By the 11th round, Olivares was displaying some signs of slowing down, wearying from his own frenetic pace and the youth and pinpoint counters of his challenger.

In the 12th round, a right hand from Olivares seemed to stagger Arguello and drive him into the ropes. The champion responded by launching a furious two-fisted assault upon Arguello, designed to end the contest then and there. Instead of finally folding up, Arguello lashed back with punches of his own, so that by the end of the round it seemed to be Olivares who was in trouble rather than Arguello.

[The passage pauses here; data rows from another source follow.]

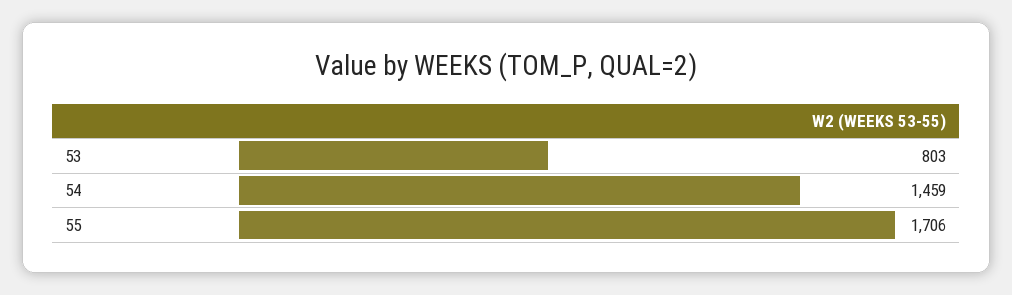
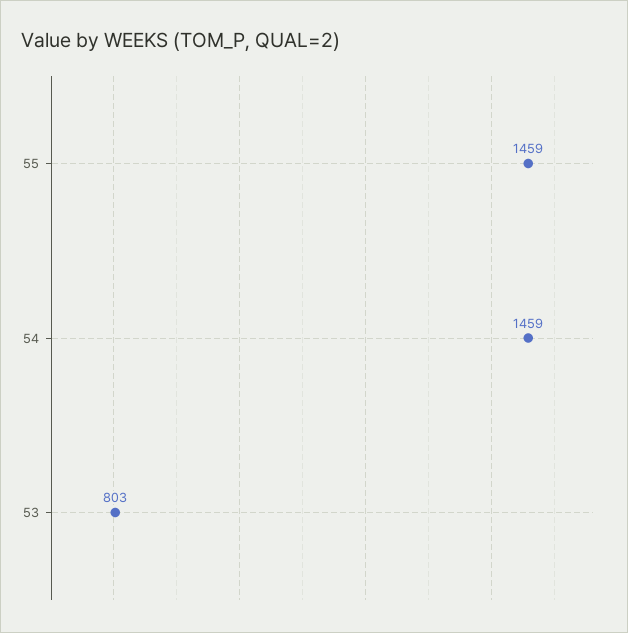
55: 1706 -> 1459

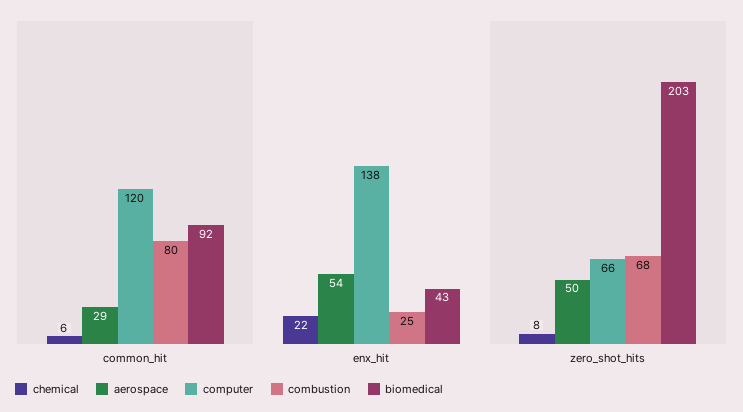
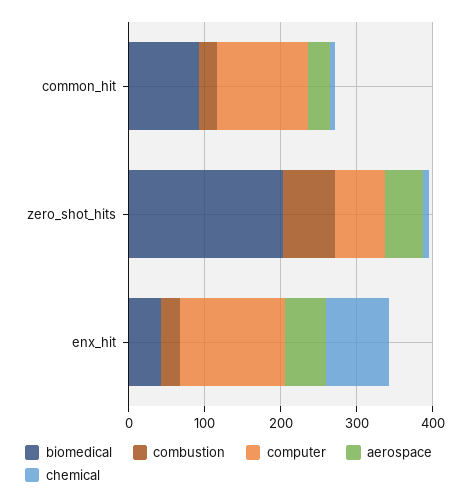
combustion, common_hit: 80 -> 20
chemical, enx_hit: 22 -> 80

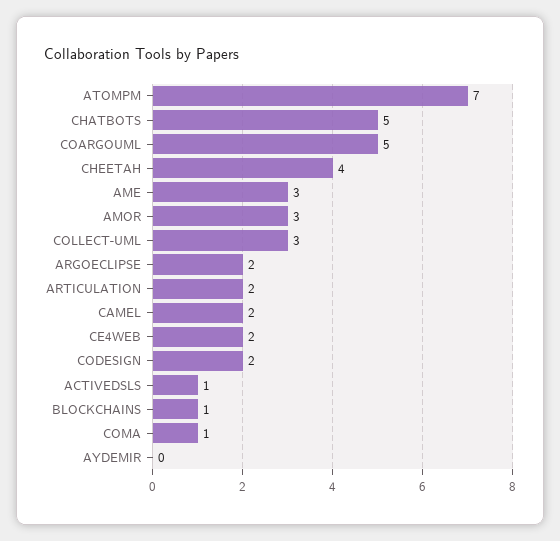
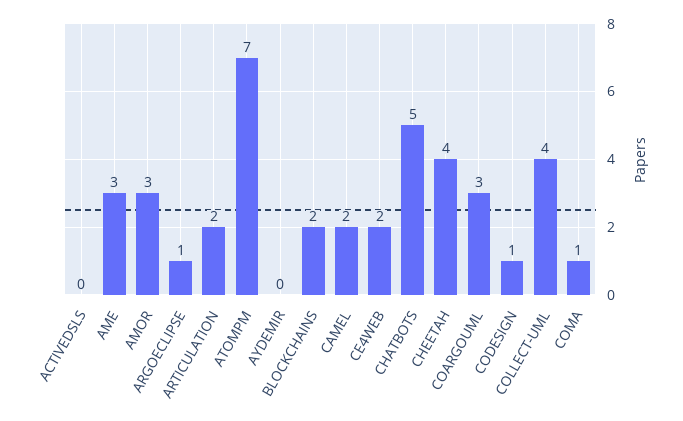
COARGOUML: 5 -> 3
COLLECT-UML: 3 -> 4
ARGOECLIPSE: 2 -> 1
CODESIGN: 2 -> 1
ACTIVEDSLS: 1 -> 0
BLOCKCHAINS: 1 -> 2

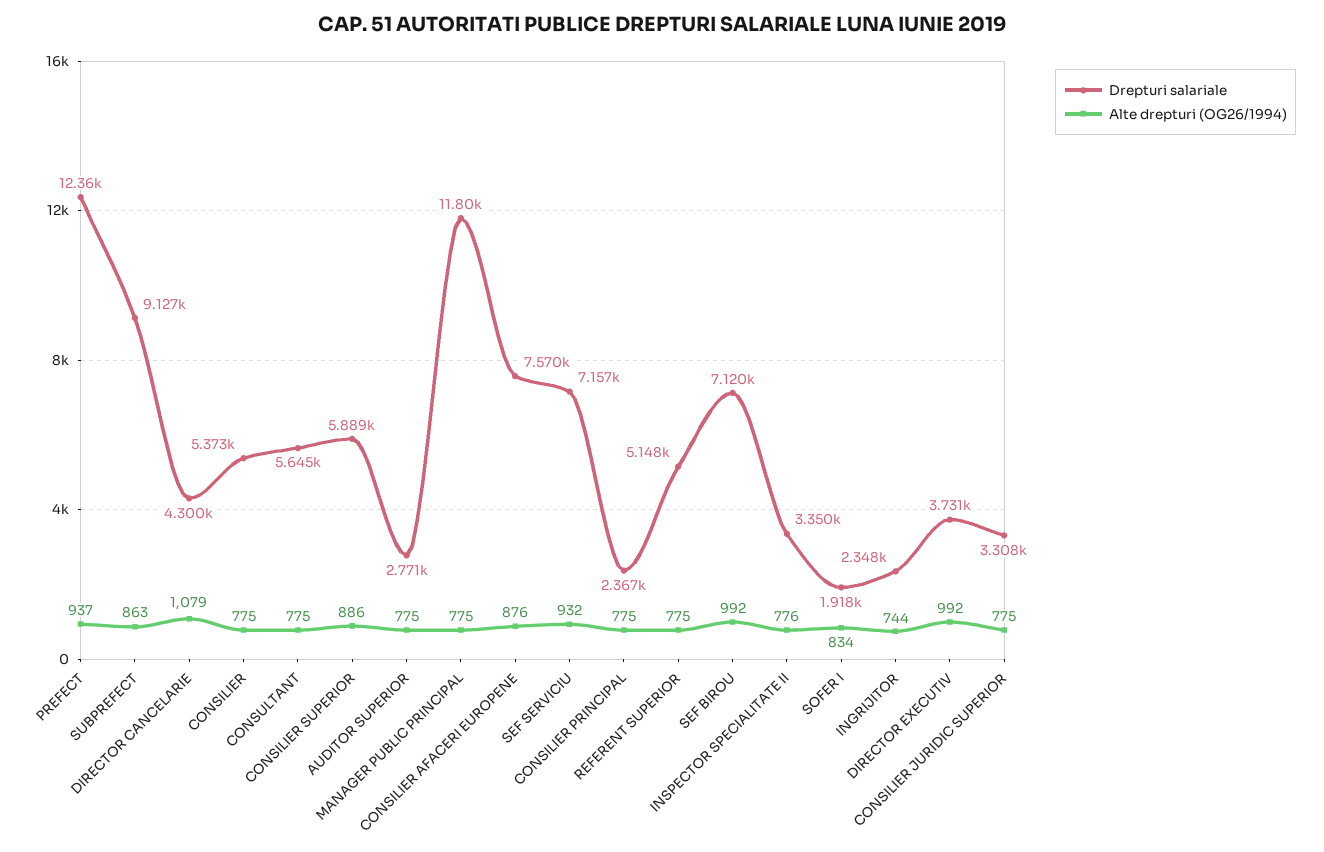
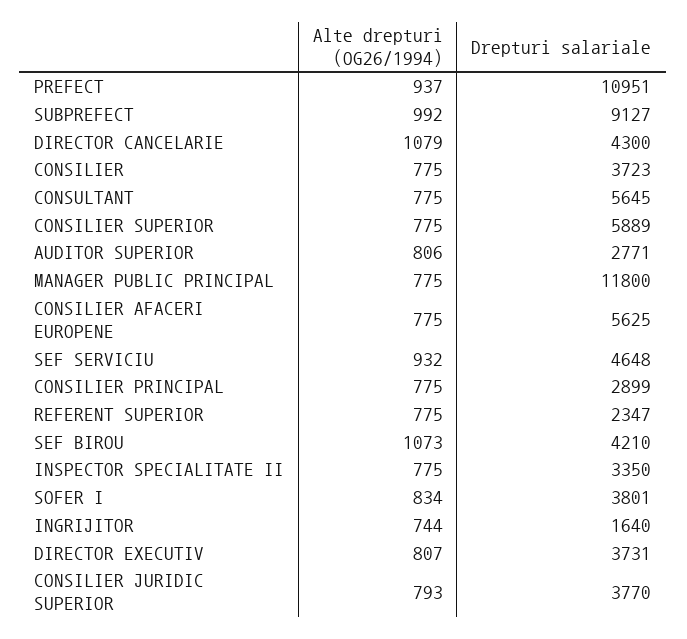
Drepturi salariale, PREFECT: 12360 -> 10951
Alte drepturi (OG26/1994), SUBPREFECT: 863 -> 992
Drepturi salariale, CONSILIER: 5373 -> 3723
Alte drepturi (OG26/1994), CONSILIER SUPERIOR: 886 -> 775
Alte drepturi (OG26/1994), AUDITOR SUPERIOR: 775 -> 806
Drepturi salariale, CONSILIER AFACERI EUROPENE: 7570 -> 5625
Alte drepturi (OG26/1994), CONSILIER AFACERI EUROPENE: 876 -> 775
Drepturi salariale, SEF SERVICIU: 7157 -> 4648
Drepturi salariale, CONSILIER PRINCIPAL: 2367 -> 2899
Drepturi salariale, REFERENT SUPERIOR: 5148 -> 2347
Drepturi salariale, SEF BIROU: 7120 -> 4210
Alte drepturi (OG26/1994), SEF BIROU: 992 -> 1073
Alte drepturi (OG26/1994), INSPECTOR SPECIALITATE II: 776 -> 775
Drepturi salariale, SOFER I: 1918 -> 3801
Drepturi salariale, INGRIJITOR: 2348 -> 1640
Alte drepturi (OG26/1994), DIRECTOR EXECUTIV: 992 -> 807
Drepturi salariale, CONSILIER JURIDIC SUPERIOR: 3308 -> 3770
Alte drepturi (OG26/1994), CONSILIER JURIDIC SUPERIOR: 775 -> 793

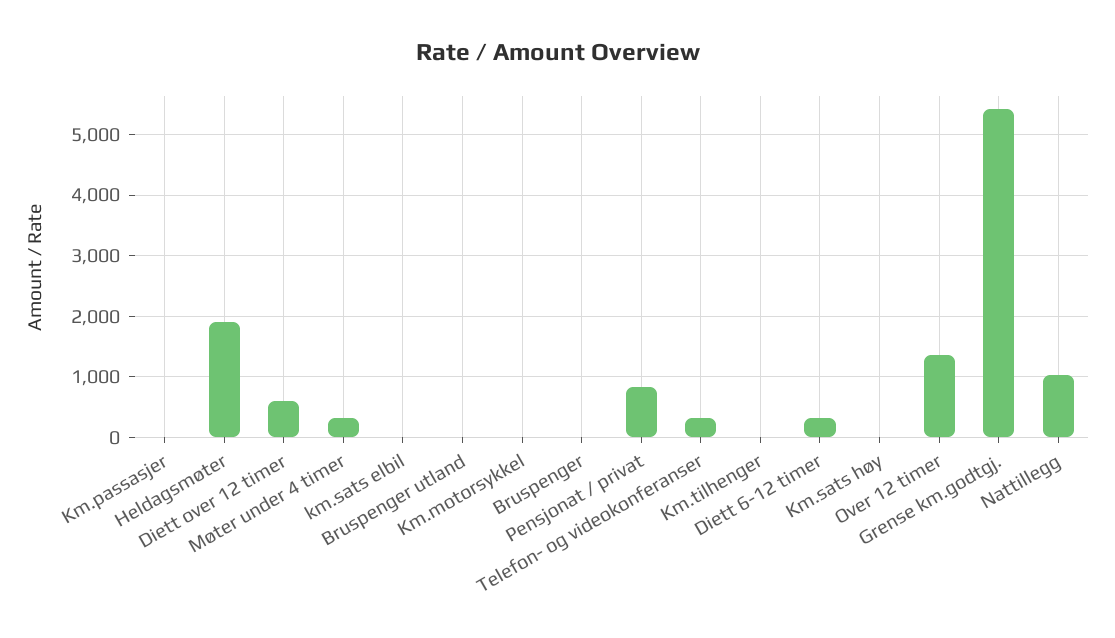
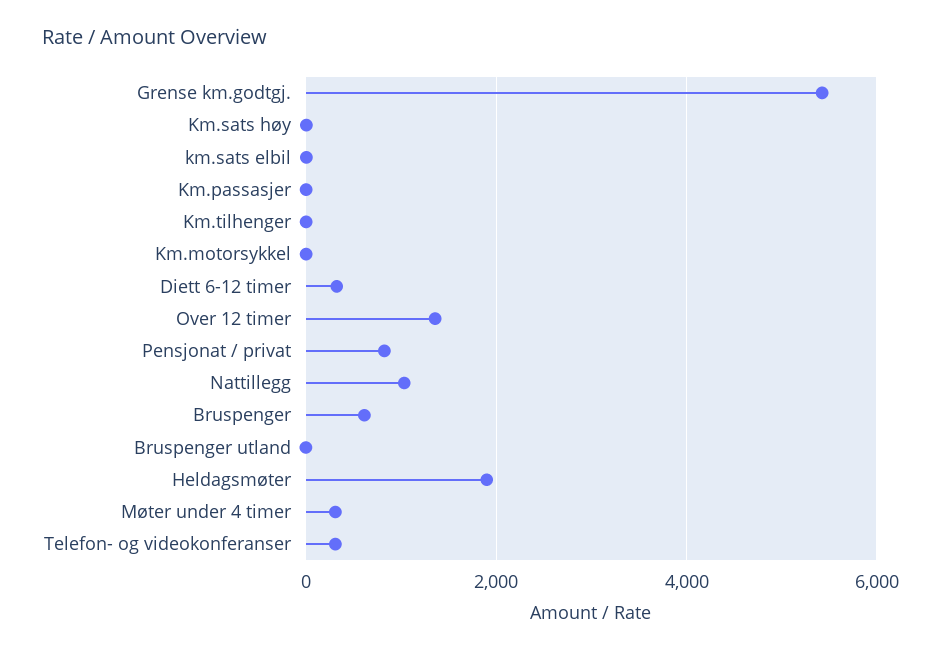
Diett over 12 timer: 600 -> none
Bruspenger: 0 -> 600

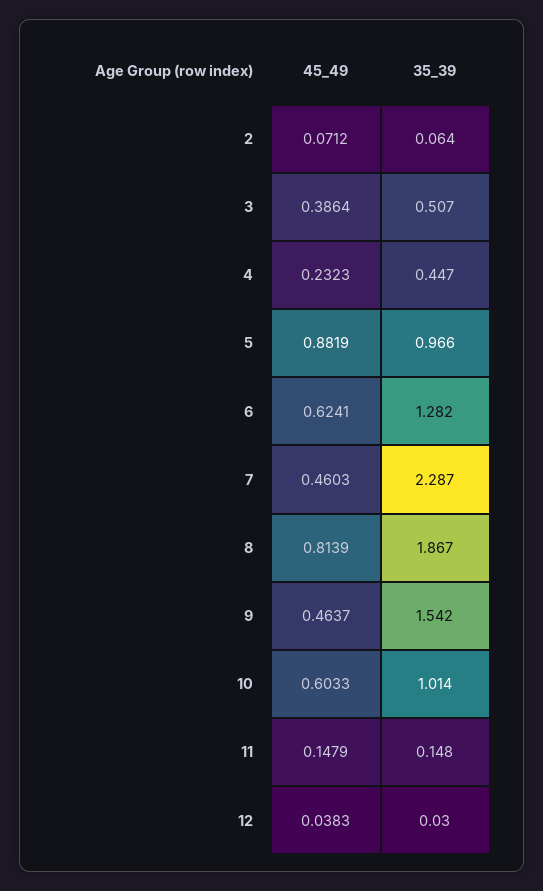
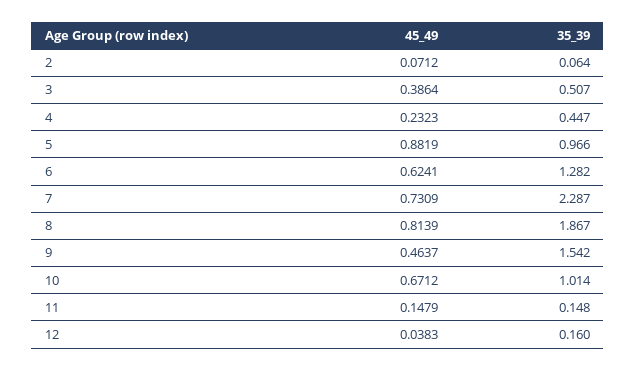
45_49, 7: 0.4603 -> 0.7309
45_49, 10: 0.6033 -> 0.6712
35_39, 12: 0.03 -> 0.16

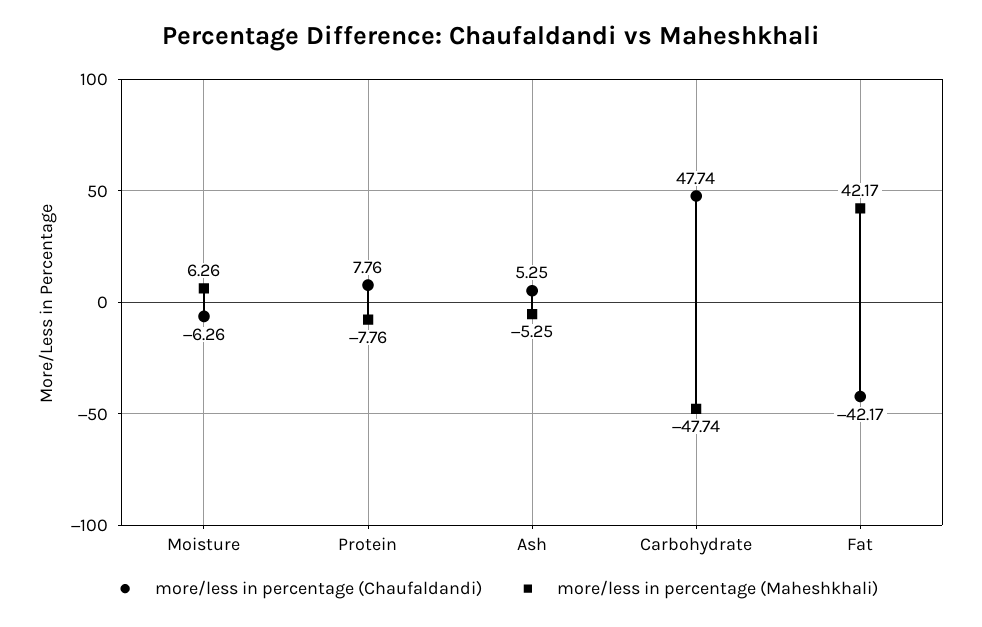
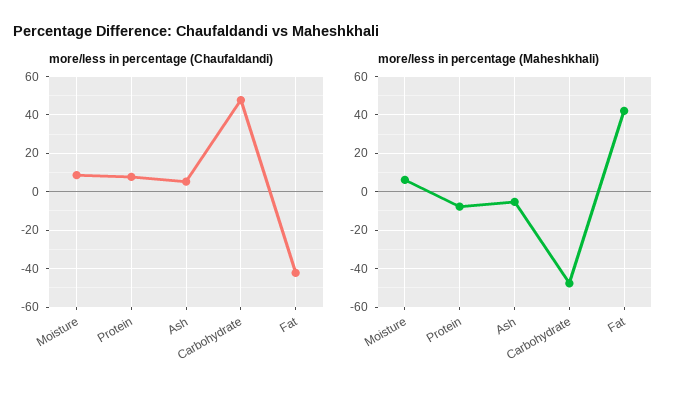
more/less in percentage (Chaufaldandi), Moisture: -6.26 -> 10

This became clear in the 13th round. As the boxers resumed the action, Arguello dropped the champion with a left uppercut, which only traveled a short way, but had a big impact. Olivares dropped heavily to the canvas, but managed to beat the count, and after a slight delay to have his gum-shield replaced, was ready to continue. Some fighters might have sought to hold for dear life at this point, and ride out the storm until their head had cleared, and some fighters may have choose to retreat until the rescuing chimes of the bell ending the round. Not Ruben Olivares, he just headed straight back into battle with Arguello, and an explosive combination from “El Flaco Explosivo” (The Explosive Thin Man) dropped Olivares once more. This time his eyes were bleary, and he shook his head repeatedly as he got himself up to his knees, and then staggered to his feet, just after the referee had counted to ten.

It was a dramatic conclusion to what had been a tense and stirring battle from start to finish. As great fights go, this tends to be one of the more overlooked classic fights.

There were still some more nights of greatness to come for Olivares, just seven months later he would win the WBC world featherweight championship by beating Bobby Chacon in 2 rounds. For Arguello, it was the start of a long period of success that would see him reign unbeaten in three divisions, until finally Arron Pryor would beat him in 1982 when trying for a record 4th world’s championship. By then Arguello’s own greatness was already well and truly sealed.

Ruben Olivares and Alexis Arguello’s 1974 clash is a fascinating example of two great fighters meeting each other at opposing periods of their careers, and putting together a fight to remember.